#### PROMPT:
The reply should hold every record, copied exactly, and none of the pictures.

★ ★ ★ ★

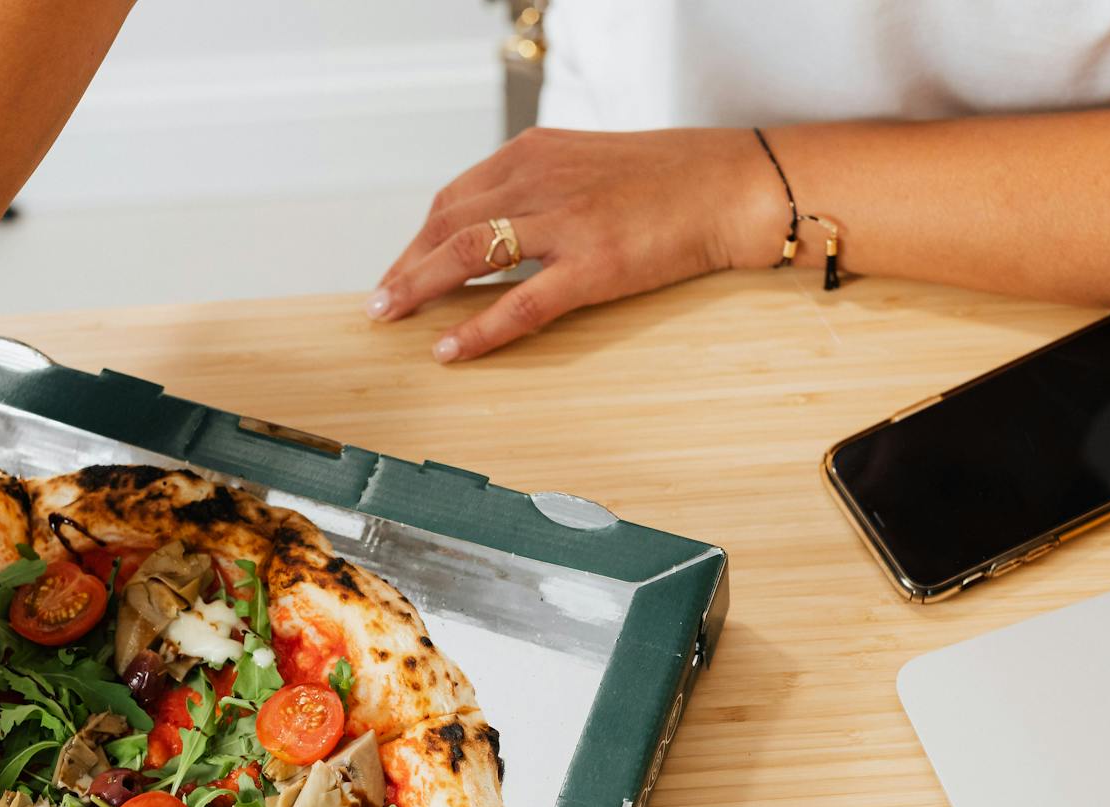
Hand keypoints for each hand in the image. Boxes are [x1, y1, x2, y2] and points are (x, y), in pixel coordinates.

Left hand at [370, 127, 777, 361]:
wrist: (730, 185)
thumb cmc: (667, 180)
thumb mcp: (588, 165)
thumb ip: (541, 190)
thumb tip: (499, 232)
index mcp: (534, 152)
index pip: (454, 197)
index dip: (419, 239)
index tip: (399, 271)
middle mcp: (540, 178)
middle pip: (447, 223)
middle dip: (405, 266)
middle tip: (379, 304)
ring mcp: (566, 221)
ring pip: (469, 253)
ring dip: (420, 287)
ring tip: (390, 318)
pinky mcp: (594, 264)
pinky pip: (520, 302)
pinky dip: (477, 329)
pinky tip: (449, 349)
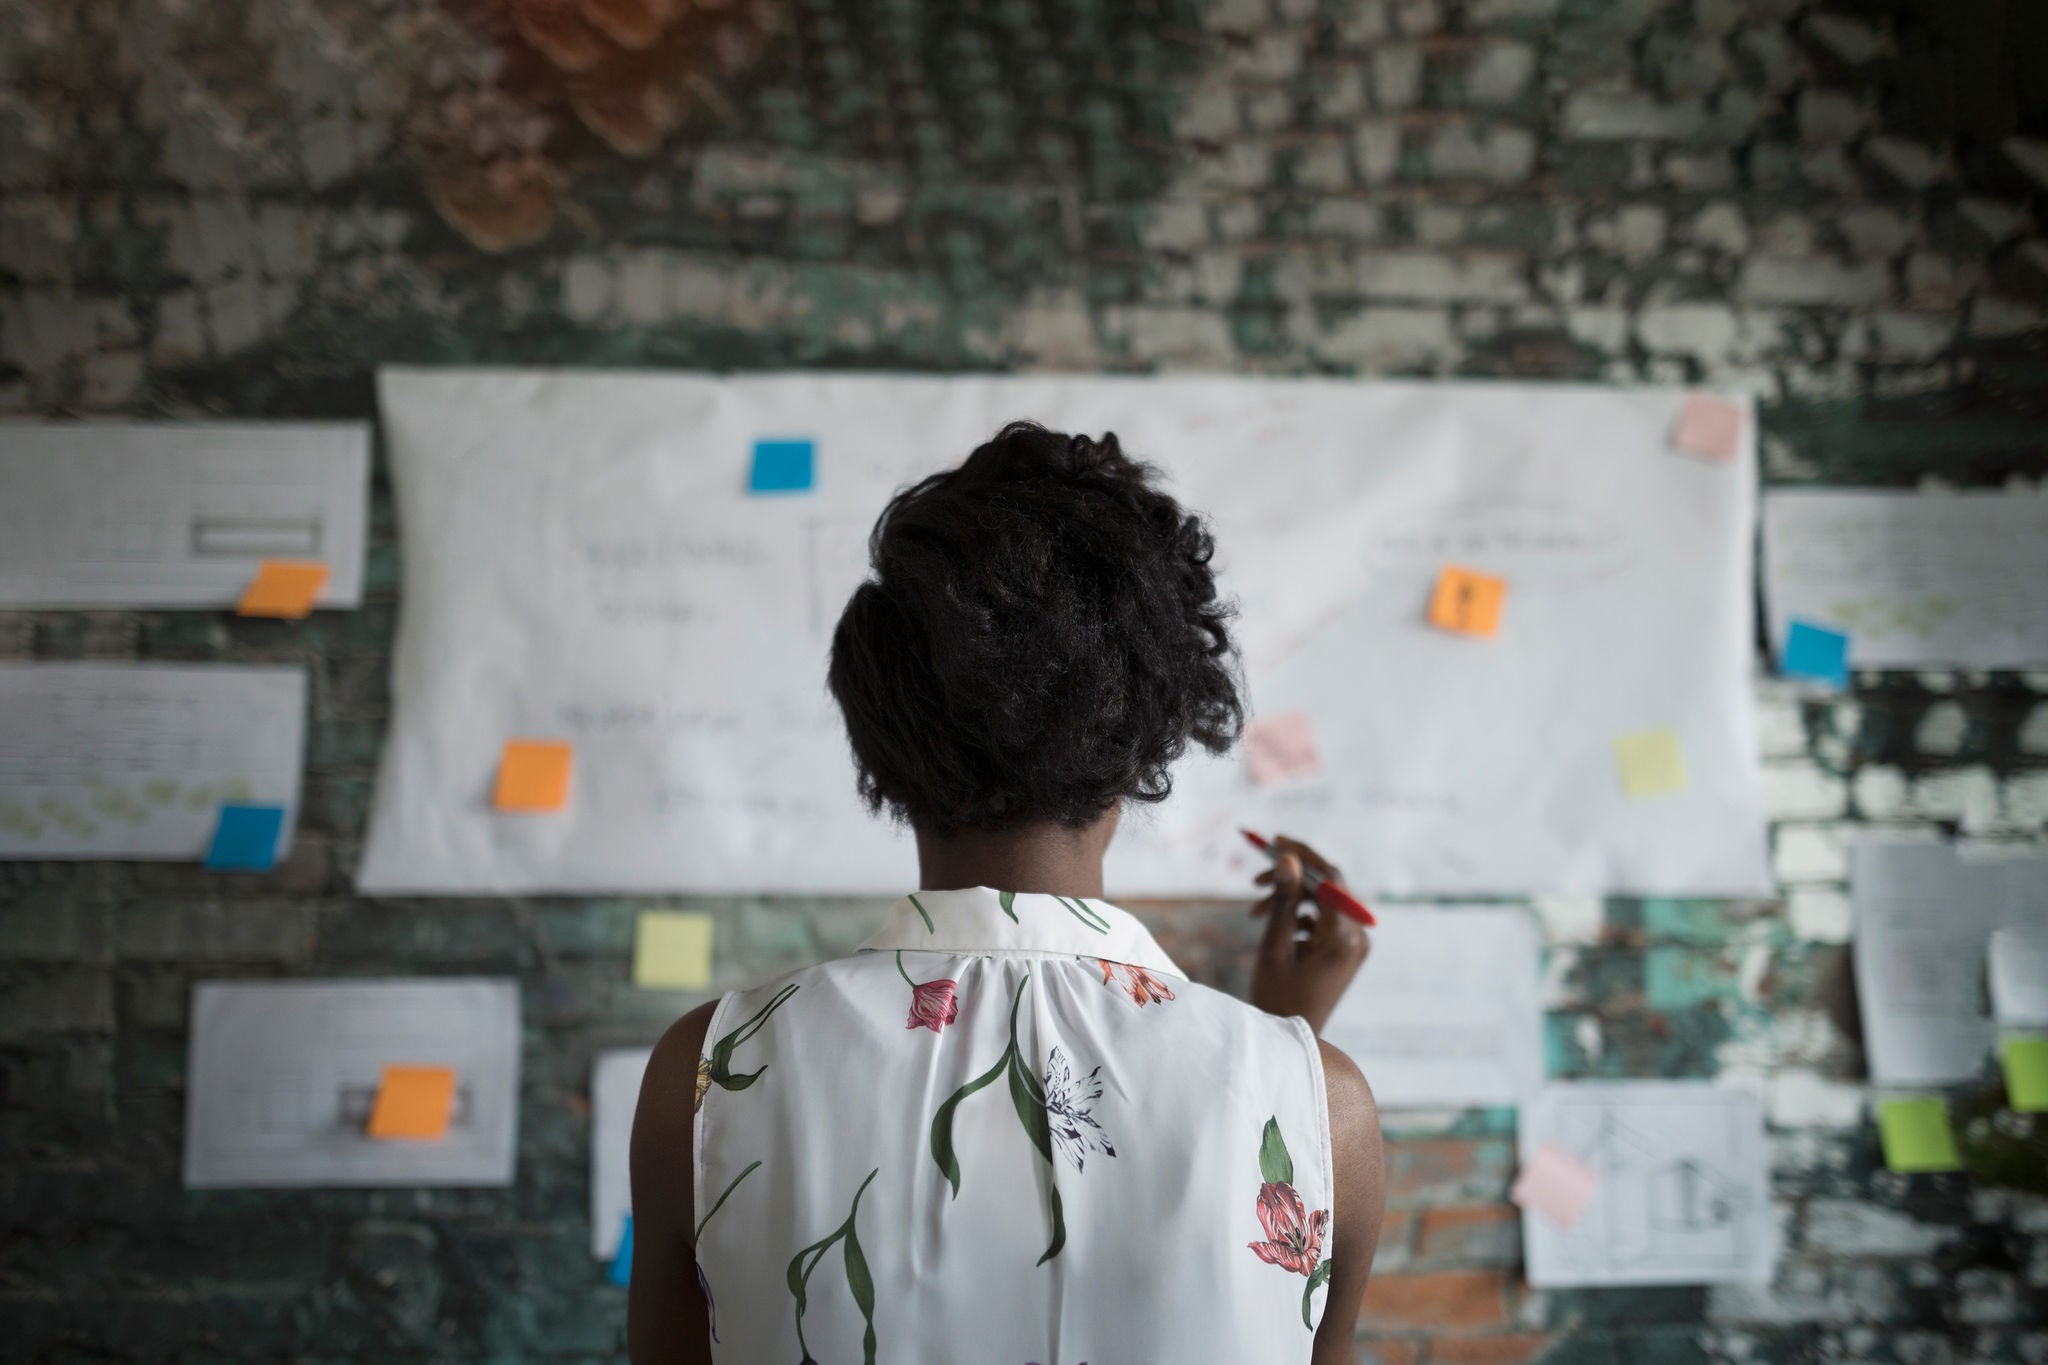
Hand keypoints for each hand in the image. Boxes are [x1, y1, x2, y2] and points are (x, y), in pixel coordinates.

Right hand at [1248, 835, 1369, 1036]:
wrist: (1293, 1041)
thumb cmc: (1278, 999)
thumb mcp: (1275, 947)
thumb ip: (1284, 900)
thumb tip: (1288, 858)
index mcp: (1343, 938)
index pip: (1330, 877)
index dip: (1302, 854)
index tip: (1273, 841)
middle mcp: (1357, 938)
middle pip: (1328, 886)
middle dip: (1291, 876)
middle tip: (1255, 873)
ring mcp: (1354, 944)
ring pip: (1323, 900)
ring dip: (1290, 897)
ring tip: (1254, 910)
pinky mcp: (1346, 950)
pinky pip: (1323, 917)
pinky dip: (1298, 914)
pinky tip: (1272, 925)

★ ★ ★ ★

#### RESPONSE BOX:
Hand keypoints for each hand in the image. Boxes are [x1, y1, x2, y2] and points are (x, y), in pixel coordinates.

Left hand at [370, 127, 777, 361]:
wrist: (730, 185)
thumb cmc: (667, 180)
thumb mcp: (588, 165)
thumb ip: (541, 190)
thumb tip: (499, 232)
index mcp: (534, 152)
index pip: (454, 197)
index dip: (419, 239)
index tip: (399, 271)
middle mcp: (540, 178)
middle pip: (447, 223)
middle dip: (405, 266)
middle tip: (379, 304)
ring mcp: (566, 221)
ring pip: (469, 253)
ring dip: (420, 287)
ring tip: (390, 318)
pinky mcp: (594, 264)
pinky pip: (520, 302)
pinky dip: (477, 329)
pinky tip: (449, 349)
Hand keypoints for each hand in the image. Boxes are [x1, y1, x2, y2] and points are (x, y), in pixel coordinates.

Right hand at [1248, 835, 1369, 1036]:
wrist: (1293, 1041)
thumb cmc: (1278, 999)
thumb mcp: (1275, 947)
thumb ip: (1284, 900)
thumb tip: (1288, 858)
index mcp: (1343, 938)
index pip: (1330, 877)
index dip: (1302, 854)
index tip: (1273, 841)
middle mcp: (1357, 938)
middle pip: (1328, 886)
middle dip: (1291, 876)
middle tip: (1255, 873)
ring mcp: (1354, 944)
ring pip: (1323, 900)
ring dip: (1290, 897)
ring tip: (1254, 910)
pinky mcp: (1346, 950)
pinky pip: (1323, 917)
pinky dip: (1298, 914)
pinky tip: (1272, 925)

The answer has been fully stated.